I recently saw the power of community in action.
I was away from my family in South Africa, traveling to teach in various Bible Schools and grace seminars. During my trip, my son began to suffer with asthma. We debated whether to take him in to the doctors, having treated this condition at home before. Finally, my wife took him in.
It was not long before we realized he would be admitted to the hospital with a case of pneumonia.
I was ten time zones away. How was my wife going to cope and still take care of our healthy son?
This is where community stepped in.
We had friends picking up our oldest (healthy) son, staying with him overnight, and eventually taking care of him for 2 days getting him to school and sports.
We had people offering to help with meals.
Still others went and sat with my youngest son in the hospital so my wife could run home to shower and change her clothes.
Countless text messages, multiple phone calls, and prayers from around the world went into this event.
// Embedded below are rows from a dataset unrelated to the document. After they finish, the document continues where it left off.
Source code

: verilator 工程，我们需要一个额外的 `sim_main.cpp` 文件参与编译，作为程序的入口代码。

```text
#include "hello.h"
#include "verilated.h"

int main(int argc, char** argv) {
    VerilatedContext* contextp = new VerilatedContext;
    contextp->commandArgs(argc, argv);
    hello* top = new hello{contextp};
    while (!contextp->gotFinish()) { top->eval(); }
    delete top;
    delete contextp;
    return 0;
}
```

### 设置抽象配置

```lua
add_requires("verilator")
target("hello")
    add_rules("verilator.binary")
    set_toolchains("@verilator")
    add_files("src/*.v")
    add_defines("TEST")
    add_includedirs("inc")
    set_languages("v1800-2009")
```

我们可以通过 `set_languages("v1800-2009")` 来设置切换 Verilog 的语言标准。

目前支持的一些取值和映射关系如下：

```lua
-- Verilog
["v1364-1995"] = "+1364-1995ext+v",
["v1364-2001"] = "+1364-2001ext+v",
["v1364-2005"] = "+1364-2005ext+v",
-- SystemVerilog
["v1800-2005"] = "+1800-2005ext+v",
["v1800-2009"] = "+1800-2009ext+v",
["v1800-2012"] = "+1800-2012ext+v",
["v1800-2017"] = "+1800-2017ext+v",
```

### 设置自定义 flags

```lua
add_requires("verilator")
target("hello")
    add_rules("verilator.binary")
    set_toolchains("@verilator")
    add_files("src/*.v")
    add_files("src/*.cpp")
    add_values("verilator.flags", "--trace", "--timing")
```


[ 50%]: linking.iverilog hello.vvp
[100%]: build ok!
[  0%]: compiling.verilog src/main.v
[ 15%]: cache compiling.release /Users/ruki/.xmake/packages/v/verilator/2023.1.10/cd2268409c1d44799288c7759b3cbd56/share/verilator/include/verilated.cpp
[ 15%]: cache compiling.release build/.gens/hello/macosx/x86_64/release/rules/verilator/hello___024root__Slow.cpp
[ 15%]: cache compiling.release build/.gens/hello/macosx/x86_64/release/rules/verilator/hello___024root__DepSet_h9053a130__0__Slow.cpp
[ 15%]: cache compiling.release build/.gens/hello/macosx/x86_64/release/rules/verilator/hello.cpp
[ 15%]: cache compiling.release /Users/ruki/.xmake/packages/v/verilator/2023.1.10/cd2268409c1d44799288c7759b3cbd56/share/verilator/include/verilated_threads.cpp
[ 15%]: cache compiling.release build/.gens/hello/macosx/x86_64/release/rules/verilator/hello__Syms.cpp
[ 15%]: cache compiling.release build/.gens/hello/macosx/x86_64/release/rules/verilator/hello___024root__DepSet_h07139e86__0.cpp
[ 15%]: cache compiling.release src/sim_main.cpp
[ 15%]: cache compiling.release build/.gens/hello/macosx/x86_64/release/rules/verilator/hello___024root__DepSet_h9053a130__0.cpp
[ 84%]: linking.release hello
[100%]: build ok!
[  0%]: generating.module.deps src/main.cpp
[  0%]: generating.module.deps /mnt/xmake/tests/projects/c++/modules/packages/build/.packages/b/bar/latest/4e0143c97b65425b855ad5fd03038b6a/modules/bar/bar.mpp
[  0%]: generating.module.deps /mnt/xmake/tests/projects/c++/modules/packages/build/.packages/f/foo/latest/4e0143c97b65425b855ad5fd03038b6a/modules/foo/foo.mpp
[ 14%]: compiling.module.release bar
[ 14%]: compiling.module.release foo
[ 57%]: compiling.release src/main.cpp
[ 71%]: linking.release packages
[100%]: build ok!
As a helpless father stuck halfway around the world, I realized I was completely out of control (which is something I do not enjoy). Yet multiple times, I was brought to tears when considering the amount of friendship and support we received in our time of need. In our time of weakness, others were there to help us out.
Hebrews 10:25 tells us, “not neglecting to meet together, as some are in the habit of doing, but encouraging one another, and all the more as you see the Day approaching.”
The Hebrews were tempted to renounce their faith and return to Judaism. While likely not facing this extreme of a challenge, we like the Hebrews need a support network around us.
While this passage is generally used in relation to gathering with a local church (which is a wonderful thing to do), even more it reflects the value of community. We need each other
John Donne penned the famous poem, “No Man is an Island.” Truer words have never been spoken. However in our societies we are becoming increasingly independent and self-sufficient.
God created humans to live together and help each other. It was not good for Adam to be alone, nor is it good for us to live in isolation.
I have to admit I did not value what I had in our community in South Africa, I had begun to grow callous and take it for granted. It took a crisis to reveal the amazing gift that friends and co-workers are.
How about you? Do you realize the need for community? How are you helping someone else receive the blessing of community?